## Document passage
---

New Publication Spotlight: Scaling Up Health Worker Production: The Bottlenecks and Best Buys Approach

Countries need to rapidly scale up the production of health workers in order to ensure universal access to health care and address the global shortage of over four million doctors, nurses, midwives, and support workers. In many cases, small but targeted investments in the preservice education of health workers can lead to measurable increases in the production of qualified and competent graduates.

A new CapacityPlus technical brief, Scaling Up Health Worker Production: The Bottlenecks and Best Buys Approach, presents an overview of an approach to help identify critical bottlenecks to providing quality preservice education and prioritize affordable actions for increasing the quantity of graduates while maintaining or improving the quality of education.

Nine core areas of health worker education
Authors Kate Tulenko, Rebecca Bailey, and Richard Seifman describe a set of nine areas in which virtually all health professional schools may encounter bottlenecks when considering scaling up production:

  • Technical Brief 9Educators
  • Students
  • Management
  • Infrastructure
  • Materials and equipment
  • Curriculum
  • Clinical practice
  • Quality assurance 
  • Partnerships and exchange.

Learning about constraints in these areas can guide a school in prioritizing its “best buys” in scaling up its education and training programs.

The Bottlenecks and Best Buys approach
The bottlenecks assessment enables a preservice education institution to look at the nine core areas in whole or part. It involves conducting interviews with key informants, surveying educators and students, and observing educational facilities. This evaluation can determine if there are multiple gaps or just a few critical areas needing priority attention.

Best buys are interventions that address key bottlenecks in the most affordable way, and are likely to have the largest impact on scaling up the production of quality graduates with relatively modest additional investment.

New tools
CapacityPlus has developed and pilot tested a set of tools to facilitate the process. The main instruments are a readiness checklist, an assessment guide, data collection tools, and a data collection matrix with suggested indicators and sources of data for each of the nine areas of health worker education. Copies of these tools can be requested from CapacityPlus.

One example of using this approach
A bottlenecks assessment conducted at a midwifery training school in Ghana found that by adding one classroom and five full-time educators the school could increase annual admissions for its three academic programs by 100 students. The estimated one-time investment needed was $27,000 for the classroom and $12,850 for the first year of salaries for the five additional instructors. After the first year, revenue generated through the tuition and fees of the 100 additional students would cover the annual cost of salaries for the five instructors.

---

## Questions to answer
[1] Answer these questions about the health worker article:
(a) What figure does it give for the global shortage of doctors, nurses, midwives, and support workers?
(b) What three activities does the bottlenecks assessment involve?
(c) What was the estimated one-time cost of the classroom at the midwifery training school in Ghana?
[2] Reproduce word for word the part of the health worker article between "Nine core areas of" and "Partnerships and exchange.", inclusive.
The records have no connection to the health worker article.

## Extracted entries
---

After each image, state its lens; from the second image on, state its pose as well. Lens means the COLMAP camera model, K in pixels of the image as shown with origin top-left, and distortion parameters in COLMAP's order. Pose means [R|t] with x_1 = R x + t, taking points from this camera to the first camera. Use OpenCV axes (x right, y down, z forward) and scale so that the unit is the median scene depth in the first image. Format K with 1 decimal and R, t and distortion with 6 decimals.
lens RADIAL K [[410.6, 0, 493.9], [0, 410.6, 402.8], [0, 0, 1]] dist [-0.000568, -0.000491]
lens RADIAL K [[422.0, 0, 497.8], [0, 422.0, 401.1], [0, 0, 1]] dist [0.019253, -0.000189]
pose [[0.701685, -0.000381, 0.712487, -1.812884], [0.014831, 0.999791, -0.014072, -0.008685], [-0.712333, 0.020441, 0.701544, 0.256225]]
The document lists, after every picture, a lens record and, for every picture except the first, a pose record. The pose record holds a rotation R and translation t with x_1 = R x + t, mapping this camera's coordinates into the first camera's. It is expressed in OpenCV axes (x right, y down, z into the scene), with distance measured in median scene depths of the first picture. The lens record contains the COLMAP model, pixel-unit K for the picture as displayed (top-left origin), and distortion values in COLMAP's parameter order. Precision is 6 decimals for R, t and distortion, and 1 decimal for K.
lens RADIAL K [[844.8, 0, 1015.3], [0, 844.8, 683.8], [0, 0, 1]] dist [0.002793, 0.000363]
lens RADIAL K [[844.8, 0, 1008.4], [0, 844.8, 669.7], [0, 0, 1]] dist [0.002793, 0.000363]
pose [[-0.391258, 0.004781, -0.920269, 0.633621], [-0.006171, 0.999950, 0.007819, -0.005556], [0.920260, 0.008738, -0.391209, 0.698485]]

---

## Solution list
[1]
(a) Over four million.
(b) Conducting interviews with key informants, surveying educators and students, and observing educational facilities.
(c) $27,000.

[2]
Nine core areas of health worker education
Authors Kate Tulenko, Rebecca Bailey, and Richard Seifman describe a set of nine areas in which virtually all health professional schools may encounter bottlenecks when considering scaling up production:

  • Technical Brief 9Educators
  • Students
  • Management
  • Infrastructure
  • Materials and equipment
  • Curriculum
  • Clinical practice
  • Quality assurance 
  • Partnerships and exchange.